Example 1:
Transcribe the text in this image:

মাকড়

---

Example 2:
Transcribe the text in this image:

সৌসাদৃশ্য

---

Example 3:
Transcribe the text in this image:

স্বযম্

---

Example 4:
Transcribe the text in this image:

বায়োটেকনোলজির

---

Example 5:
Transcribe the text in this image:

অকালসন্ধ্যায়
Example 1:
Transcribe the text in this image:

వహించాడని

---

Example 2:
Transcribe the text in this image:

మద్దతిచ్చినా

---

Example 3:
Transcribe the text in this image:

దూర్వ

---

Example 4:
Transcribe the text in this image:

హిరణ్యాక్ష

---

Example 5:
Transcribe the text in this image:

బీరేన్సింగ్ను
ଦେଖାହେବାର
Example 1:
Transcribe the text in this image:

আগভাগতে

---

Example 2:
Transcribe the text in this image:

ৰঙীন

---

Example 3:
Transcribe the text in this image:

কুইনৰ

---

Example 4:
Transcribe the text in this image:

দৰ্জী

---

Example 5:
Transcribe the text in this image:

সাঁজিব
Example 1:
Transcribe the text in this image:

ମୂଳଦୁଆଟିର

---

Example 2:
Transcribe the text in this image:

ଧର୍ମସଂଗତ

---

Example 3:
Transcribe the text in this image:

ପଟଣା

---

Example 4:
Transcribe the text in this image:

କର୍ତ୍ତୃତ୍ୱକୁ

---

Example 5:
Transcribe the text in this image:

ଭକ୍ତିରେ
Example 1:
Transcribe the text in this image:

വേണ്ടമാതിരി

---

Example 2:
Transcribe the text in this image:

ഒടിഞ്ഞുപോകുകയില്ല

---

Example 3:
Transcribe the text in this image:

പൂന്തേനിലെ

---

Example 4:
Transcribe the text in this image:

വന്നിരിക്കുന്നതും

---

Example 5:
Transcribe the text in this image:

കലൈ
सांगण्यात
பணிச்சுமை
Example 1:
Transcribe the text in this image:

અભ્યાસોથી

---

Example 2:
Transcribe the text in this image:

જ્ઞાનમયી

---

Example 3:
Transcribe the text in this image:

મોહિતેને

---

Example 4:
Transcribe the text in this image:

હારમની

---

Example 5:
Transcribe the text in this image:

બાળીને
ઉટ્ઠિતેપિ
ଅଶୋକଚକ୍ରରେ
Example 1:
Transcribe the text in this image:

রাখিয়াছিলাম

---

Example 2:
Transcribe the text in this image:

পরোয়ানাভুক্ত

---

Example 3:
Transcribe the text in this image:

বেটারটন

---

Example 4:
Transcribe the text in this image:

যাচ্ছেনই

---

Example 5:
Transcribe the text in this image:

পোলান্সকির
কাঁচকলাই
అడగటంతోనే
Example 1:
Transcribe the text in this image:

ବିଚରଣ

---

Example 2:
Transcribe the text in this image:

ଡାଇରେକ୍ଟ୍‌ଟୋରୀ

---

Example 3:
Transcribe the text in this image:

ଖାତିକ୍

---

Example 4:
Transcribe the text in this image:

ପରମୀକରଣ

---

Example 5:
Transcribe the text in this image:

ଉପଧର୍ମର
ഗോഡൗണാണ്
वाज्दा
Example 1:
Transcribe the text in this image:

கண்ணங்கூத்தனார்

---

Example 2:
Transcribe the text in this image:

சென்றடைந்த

********************

> TASK DIRECTIONS: Reproduce the listing verbatim, from its first line through the line containing "మద్దతిచ్చినా", inclusive.

> WORKED SOLUTION:
Example 1:
Transcribe the text in this image:

মাকড়

---

Example 2:
Transcribe the text in this image:

সৌসাদৃশ্য

---

Example 3:
Transcribe the text in this image:

স্বযম্

---

Example 4:
Transcribe the text in this image:

বায়োটেকনোলজির

---

Example 5:
Transcribe the text in this image:

অকালসন্ধ্যায়
Example 1:
Transcribe the text in this image:

వహించాడని

---

Example 2:
Transcribe the text in this image:

మద్దతిచ్చినా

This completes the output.